§ TASK DATA
──────────

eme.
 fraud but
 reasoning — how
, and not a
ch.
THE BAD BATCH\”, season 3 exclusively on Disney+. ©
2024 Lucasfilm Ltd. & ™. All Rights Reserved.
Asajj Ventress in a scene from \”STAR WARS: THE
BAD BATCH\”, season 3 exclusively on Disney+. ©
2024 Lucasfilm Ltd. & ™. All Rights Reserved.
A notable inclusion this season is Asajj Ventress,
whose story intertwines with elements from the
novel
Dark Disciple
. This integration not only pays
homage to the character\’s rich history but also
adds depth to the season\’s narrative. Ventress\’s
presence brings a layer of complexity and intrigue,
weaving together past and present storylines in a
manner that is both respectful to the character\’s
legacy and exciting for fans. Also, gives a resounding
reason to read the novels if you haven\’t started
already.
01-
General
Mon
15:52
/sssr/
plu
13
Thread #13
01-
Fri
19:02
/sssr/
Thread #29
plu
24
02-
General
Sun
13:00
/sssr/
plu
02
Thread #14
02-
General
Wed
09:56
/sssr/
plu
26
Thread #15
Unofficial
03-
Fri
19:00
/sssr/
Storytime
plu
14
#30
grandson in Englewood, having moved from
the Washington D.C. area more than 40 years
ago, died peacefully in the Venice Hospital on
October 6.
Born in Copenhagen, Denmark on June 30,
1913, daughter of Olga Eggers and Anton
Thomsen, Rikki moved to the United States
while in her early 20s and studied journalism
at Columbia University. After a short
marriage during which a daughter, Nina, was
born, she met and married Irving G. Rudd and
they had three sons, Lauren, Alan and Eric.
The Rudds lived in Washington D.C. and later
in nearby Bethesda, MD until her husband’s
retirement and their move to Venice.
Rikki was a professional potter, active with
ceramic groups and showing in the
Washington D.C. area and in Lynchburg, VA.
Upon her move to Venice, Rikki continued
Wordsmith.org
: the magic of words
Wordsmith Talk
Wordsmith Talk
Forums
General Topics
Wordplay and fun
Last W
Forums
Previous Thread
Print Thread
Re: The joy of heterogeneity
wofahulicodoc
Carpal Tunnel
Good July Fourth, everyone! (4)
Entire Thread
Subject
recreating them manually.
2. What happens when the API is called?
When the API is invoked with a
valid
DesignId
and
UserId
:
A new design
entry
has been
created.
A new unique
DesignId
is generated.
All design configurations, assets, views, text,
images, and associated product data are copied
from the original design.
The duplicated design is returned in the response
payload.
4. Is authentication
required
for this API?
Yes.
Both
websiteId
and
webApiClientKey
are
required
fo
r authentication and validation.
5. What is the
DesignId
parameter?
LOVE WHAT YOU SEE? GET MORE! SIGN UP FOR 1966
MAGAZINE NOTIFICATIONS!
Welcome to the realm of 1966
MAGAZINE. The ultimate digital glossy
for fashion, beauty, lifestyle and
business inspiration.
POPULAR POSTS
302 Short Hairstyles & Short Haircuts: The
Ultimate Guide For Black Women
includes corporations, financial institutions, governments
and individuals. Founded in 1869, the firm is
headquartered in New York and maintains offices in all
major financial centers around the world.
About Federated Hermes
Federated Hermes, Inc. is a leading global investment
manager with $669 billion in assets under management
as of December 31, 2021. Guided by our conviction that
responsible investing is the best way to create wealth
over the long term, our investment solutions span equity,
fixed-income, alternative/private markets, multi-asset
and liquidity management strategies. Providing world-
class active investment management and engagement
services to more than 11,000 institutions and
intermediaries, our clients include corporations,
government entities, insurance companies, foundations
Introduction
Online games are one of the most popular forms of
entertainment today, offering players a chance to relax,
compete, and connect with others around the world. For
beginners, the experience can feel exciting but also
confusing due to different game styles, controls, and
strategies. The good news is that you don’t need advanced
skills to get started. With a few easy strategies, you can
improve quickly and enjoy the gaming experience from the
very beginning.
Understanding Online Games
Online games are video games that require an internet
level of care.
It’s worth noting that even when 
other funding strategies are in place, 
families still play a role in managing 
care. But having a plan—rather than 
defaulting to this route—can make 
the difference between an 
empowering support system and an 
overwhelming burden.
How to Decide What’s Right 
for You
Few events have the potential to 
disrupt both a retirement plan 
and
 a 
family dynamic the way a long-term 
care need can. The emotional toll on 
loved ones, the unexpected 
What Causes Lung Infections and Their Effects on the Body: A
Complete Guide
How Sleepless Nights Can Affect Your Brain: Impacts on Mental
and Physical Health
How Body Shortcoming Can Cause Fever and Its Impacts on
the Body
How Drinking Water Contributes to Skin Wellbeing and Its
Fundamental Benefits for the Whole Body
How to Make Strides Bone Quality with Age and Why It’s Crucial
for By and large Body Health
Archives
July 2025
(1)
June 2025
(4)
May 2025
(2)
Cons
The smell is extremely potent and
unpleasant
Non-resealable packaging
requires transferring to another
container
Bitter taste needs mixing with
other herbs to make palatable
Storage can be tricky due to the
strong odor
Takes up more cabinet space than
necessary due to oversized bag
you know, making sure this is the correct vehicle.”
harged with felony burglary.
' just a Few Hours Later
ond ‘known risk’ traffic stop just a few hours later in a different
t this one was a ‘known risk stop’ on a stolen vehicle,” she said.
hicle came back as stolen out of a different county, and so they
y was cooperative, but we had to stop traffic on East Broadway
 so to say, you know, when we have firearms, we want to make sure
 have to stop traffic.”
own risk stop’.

──────────

§ WHAT THE EXERCISE ASKS
Reproduce all of the items above, substituting "Sarasota" for every occurrence of "Venice" and leaving everything else unchanged.

§ COMPLETED EXERCISE
eme.
 fraud but
 reasoning — how
, and not a
ch.
THE BAD BATCH\”, season 3 exclusively on Disney+. ©
2024 Lucasfilm Ltd. & ™. All Rights Reserved.
Asajj Ventress in a scene from \”STAR WARS: THE
BAD BATCH\”, season 3 exclusively on Disney+. ©
2024 Lucasfilm Ltd. & ™. All Rights Reserved.
A notable inclusion this season is Asajj Ventress,
whose story intertwines with elements from the
novel
Dark Disciple
. This integration not only pays
homage to the character\’s rich history but also
adds depth to the season\’s narrative. Ventress\’s
presence brings a layer of complexity and intrigue,
weaving together past and present storylines in a
manner that is both respectful to the character\’s
legacy and exciting for fans. Also, gives a resounding
reason to read the novels if you haven\’t started
already.
01-
General
Mon
15:52
/sssr/
plu
13
Thread #13
01-
Fri
19:02
/sssr/
Thread #29
plu
24
02-
General
Sun
13:00
/sssr/
plu
02
Thread #14
02-
General
Wed
09:56
/sssr/
plu
26
Thread #15
Unofficial
03-
Fri
19:00
/sssr/
Storytime
plu
14
#30
grandson in Englewood, having moved from
the Washington D.C. area more than 40 years
ago, died peacefully in the Sarasota Hospital on
October 6.
Born in Copenhagen, Denmark on June 30,
1913, daughter of Olga Eggers and Anton
Thomsen, Rikki moved to the United States
while in her early 20s and studied journalism
at Columbia University. After a short
marriage during which a daughter, Nina, was
born, she met and married Irving G. Rudd and
they had three sons, Lauren, Alan and Eric.
The Rudds lived in Washington D.C. and later
in nearby Bethesda, MD until her husband’s
retirement and their move to Sarasota.
Rikki was a professional potter, active with
ceramic groups and showing in the
Washington D.C. area and in Lynchburg, VA.
Upon her move to Sarasota, Rikki continued
Wordsmith.org
: the magic of words
Wordsmith Talk
Wordsmith Talk
Forums
General Topics
Wordplay and fun
Last W
Forums
Previous Thread
Print Thread
Re: The joy of heterogeneity
wofahulicodoc
Carpal Tunnel
Good July Fourth, everyone! (4)
Entire Thread
Subject
recreating them manually.
2. What happens when the API is called?
When the API is invoked with a
valid
DesignId
and
UserId
:
A new design
entry
has been
created.
A new unique
DesignId
is generated.
All design configurations, assets, views, text,
images, and associated product data are copied
from the original design.
The duplicated design is returned in the response
payload.
4. Is authentication
required
for this API?
Yes.
Both
websiteId
and
webApiClientKey
are
required
fo
r authentication and validation.
5. What is the
DesignId
parameter?
LOVE WHAT YOU SEE? GET MORE! SIGN UP FOR 1966
MAGAZINE NOTIFICATIONS!
Welcome to the realm of 1966
MAGAZINE. The ultimate digital glossy
for fashion, beauty, lifestyle and
business inspiration.
POPULAR POSTS
302 Short Hairstyles & Short Haircuts: The
Ultimate Guide For Black Women
includes corporations, financial institutions, governments
and individuals. Founded in 1869, the firm is
headquartered in New York and maintains offices in all
major financial centers around the world.
About Federated Hermes
Federated Hermes, Inc. is a leading global investment
manager with $669 billion in assets under management
as of December 31, 2021. Guided by our conviction that
responsible investing is the best way to create wealth
over the long term, our investment solutions span equity,
fixed-income, alternative/private markets, multi-asset
and liquidity management strategies. Providing world-
class active investment management and engagement
services to more than 11,000 institutions and
intermediaries, our clients include corporations,
government entities, insurance companies, foundations
Introduction
Online games are one of the most popular forms of
entertainment today, offering players a chance to relax,
compete, and connect with others around the world. For
beginners, the experience can feel exciting but also
confusing due to different game styles, controls, and
strategies. The good news is that you don’t need advanced
skills to get started. With a few easy strategies, you can
improve quickly and enjoy the gaming experience from the
very beginning.
Understanding Online Games
Online games are video games that require an internet
level of care.
It’s worth noting that even when 
other funding strategies are in place, 
families still play a role in managing 
care. But having a plan—rather than 
defaulting to this route—can make 
the difference between an 
empowering support system and an 
overwhelming burden.
How to Decide What’s Right 
for You
Few events have the potential to 
disrupt both a retirement plan 
and
 a 
family dynamic the way a long-term 
care need can. The emotional toll on 
loved ones, the unexpected 
What Causes Lung Infections and Their Effects on the Body: A
Complete Guide
How Sleepless Nights Can Affect Your Brain: Impacts on Mental
and Physical Health
How Body Shortcoming Can Cause Fever and Its Impacts on
the Body
How Drinking Water Contributes to Skin Wellbeing and Its
Fundamental Benefits for the Whole Body
How to Make Strides Bone Quality with Age and Why It’s Crucial
for By and large Body Health
Archives
July 2025
(1)
June 2025
(4)
May 2025
(2)
Cons
The smell is extremely potent and
unpleasant
Non-resealable packaging
requires transferring to another
container
Bitter taste needs mixing with
other herbs to make palatable
Storage can be tricky due to the
strong odor
Takes up more cabinet space than
necessary due to oversized bag
you know, making sure this is the correct vehicle.”
harged with felony burglary.
' just a Few Hours Later
ond ‘known risk’ traffic stop just a few hours later in a different
t this one was a ‘known risk stop’ on a stolen vehicle,” she said.
hicle came back as stolen out of a different county, and so they
y was cooperative, but we had to stop traffic on East Broadway
 so to say, you know, when we have firearms, we want to make sure
 have to stop traffic.”
own risk stop’.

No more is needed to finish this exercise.